We are developing a shared test suite, some of which is already available on wpt.fyi.
- Unclear relationship to adjacent specs: The explainer does not clarify how this proposal relates to WebNN, WebGPU, or potential future APIs for structured model execution.
Although in theory we could expand this more, it's worth noting that it is discussed, e.g. in https://github.com/webmachinelearning/prompt-api/blob/main/README.md#execution-location-transparency:~:text=Currently%2C%20web%20developers%20wishing%20to%20use%20language%20models%20must%20either%20call%20out%20to%20cloud%20APIs%2C%20or%20bring%20their%20own%20and%20run%20them%20using%20technologies%20like%20WebAssembly%20and%20WebGPU .
Comment by @lolaodelola Aug 26, 2025 (See Github)
Hi @domenic, We've seen your response and have reopened the issue.
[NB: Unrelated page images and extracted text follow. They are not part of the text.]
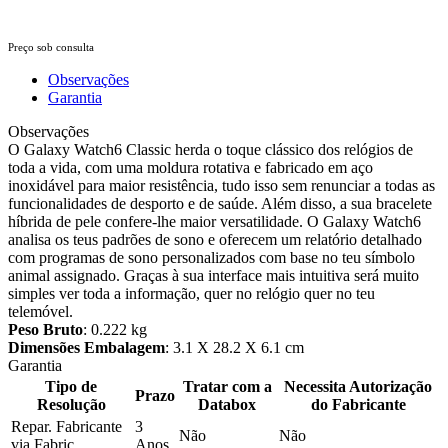
Preço sob consulta
Observações
Garantia
Observações
O Galaxy Watch6 Classic herda o toque clássico dos relógios de
toda a vida, com uma moldura rotativa e fabricado em aço
inoxidável para maior resistência, tudo isso sem renunciar a todas as
funcionalidades de desporto e de saúde. Além disso, a sua bracelete
híbrida de pele confere-lhe maior versatilidade. O Galaxy Watch6
analisa os teus padrões de sono e oferecem um relatório detalhado
com programas de sono personalizados com base no teu símbolo
animal assignado. Graças à sua interface mais intuitiva será muito
simples ver toda a informação, quer no relógio quer no teu
telemóvel.
Peso Bruto
: 0.222 kg
Dimensões Embalagem
: 3.1 X 28.2 X 6.1 cm
Garantia
Tipo de
Tratar com a
Necessita Autorização
Prazo
Resolução
Databox
do Fabricante
Repar. Fabricante
3
Não
Não
via Fabric.
Anos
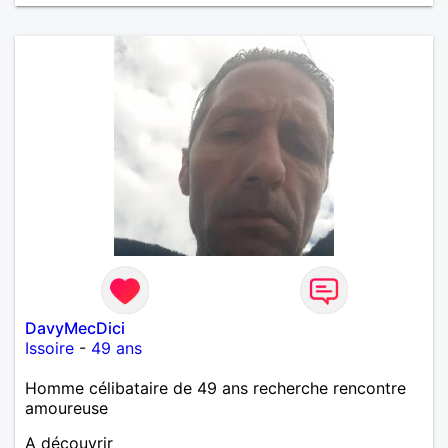
DavyMecDici
Issoire
-
49 ans
Homme célibataire de 49 ans recherche rencontre
amoureuse
A découvrir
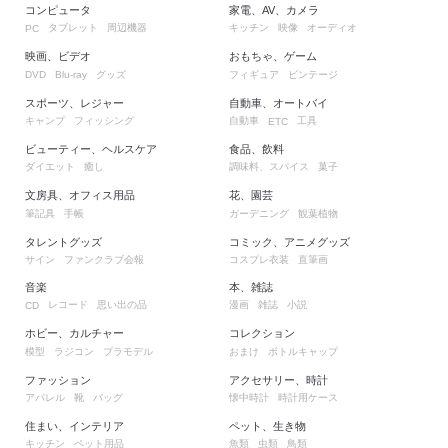
コンピュータ
家電、AV、カメラ
タブレット
周辺機器
キッチン
映像
オーディオ
PC
映画、ビデオ
おもちゃ、ゲーム
グッズ
フィギュア
ビンテージ
DVD
Blu-ray
スポーツ、レジャー
自動車、オートバイ
キャンプ
フィッシング
自動車
工具
ETC
ビューティー、ヘルスケア
食品、飲料
ダイエット
癒し
調味料、スパイス
菓子
文房具、オフィス用品
花、園芸
筆記具
手帳
ガーデニング
観葉植物
タレントグッズ
コミック、アニメグッズ
サイン
ファンクラブ会報
コスプレ衣装
直筆画
音楽
本、雑誌
レコード
思い出の品
漫画
雑誌
小説
CD
ホビー、カルチャー
コレクション
模型
ラジコン
プラモデル
おまけ
ボトルキャップ
ファッション
アクセサリー、時計
アパレル
靴
バッグ
懐中時計
時計用ケース
住まい、インテリア
ペット、生き物
キッチン
ペット用品
魚類
虫類
鳥類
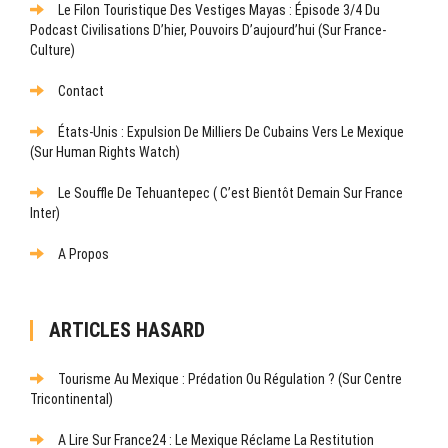
Le Filon Touristique Des Vestiges Mayas : Épisode 3/4 Du
Podcast Civilisations D’hier, Pouvoirs D’aujourd’hui (sur France-
Culture)
Contact
États-Unis : Expulsion De Milliers De Cubains Vers Le Mexique
(sur Human Rights Watch)
Le Souffle De Tehuantepec ( C’est Bientôt Demain Sur France
Inter)
A Propos
ARTICLES HASARD
Tourisme Au Mexique : Prédation Ou Régulation ? (Sur Centre
Tricontinental)
A Lire Sur France24 : Le Mexique Réclame La Restitution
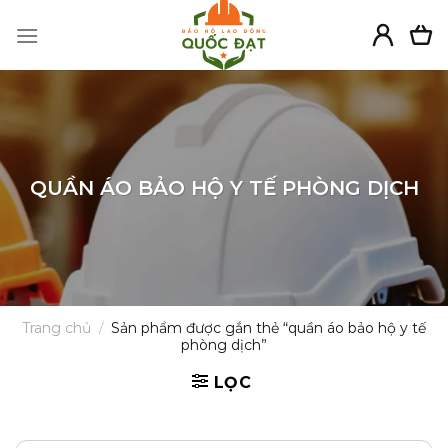
Skip
to
content
QUẦN ÁO BẢO HỘ Y TẾ PHÒNG DỊCH
Trang chủ
/
Sản phẩm được gắn thẻ “quần áo bảo hộ y tế
phòng dịch”
LỌC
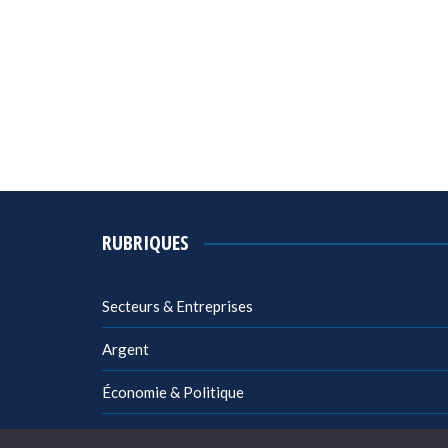
RUBRIQUES
Secteurs & Entreprises
Argent
Économie & Politique
Management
We'll discuss how to address this at our plenary in 12 hours.
Comment by @lolaodelola Aug 27, 2025 (See Github)
Hi @domenic,
We reviewed the situation in our plenary this morning and we accept full responsibility for this oversight. We're sorry for not giving a thorough, accurate and considered review of the Prompt API. Moving forward we will be re-reviewing the proposed design, the issue will remain open while we do so and we rescind our previous resolution. Please bear with us in the meantime.
OpenedMay 14, 2025
こんにちは TAG-さん!
I'm requesting an early TAG design review of the Prompt API.
This is a JavaScript API for directly prompting an AI language model, including text, image, and audio inputs.
Although the Chrome built-in AI team is exploring purpose-built APIs for some use cases (#948, #991), we are also exploring a general-purpose "prompt API" which allows web developers to prompt a language model directly. This gives web developers access to many more capabilities, at the cost of requiring them to do their own prompt engineering.
You should also know that...
Although this feature exposes an on-device language model, the language model is never trained on, and does not have access to, any local user-specific data. (Sometimes people seem to be confused by this, so we're trying to include this disclaimer in as many places as possible.)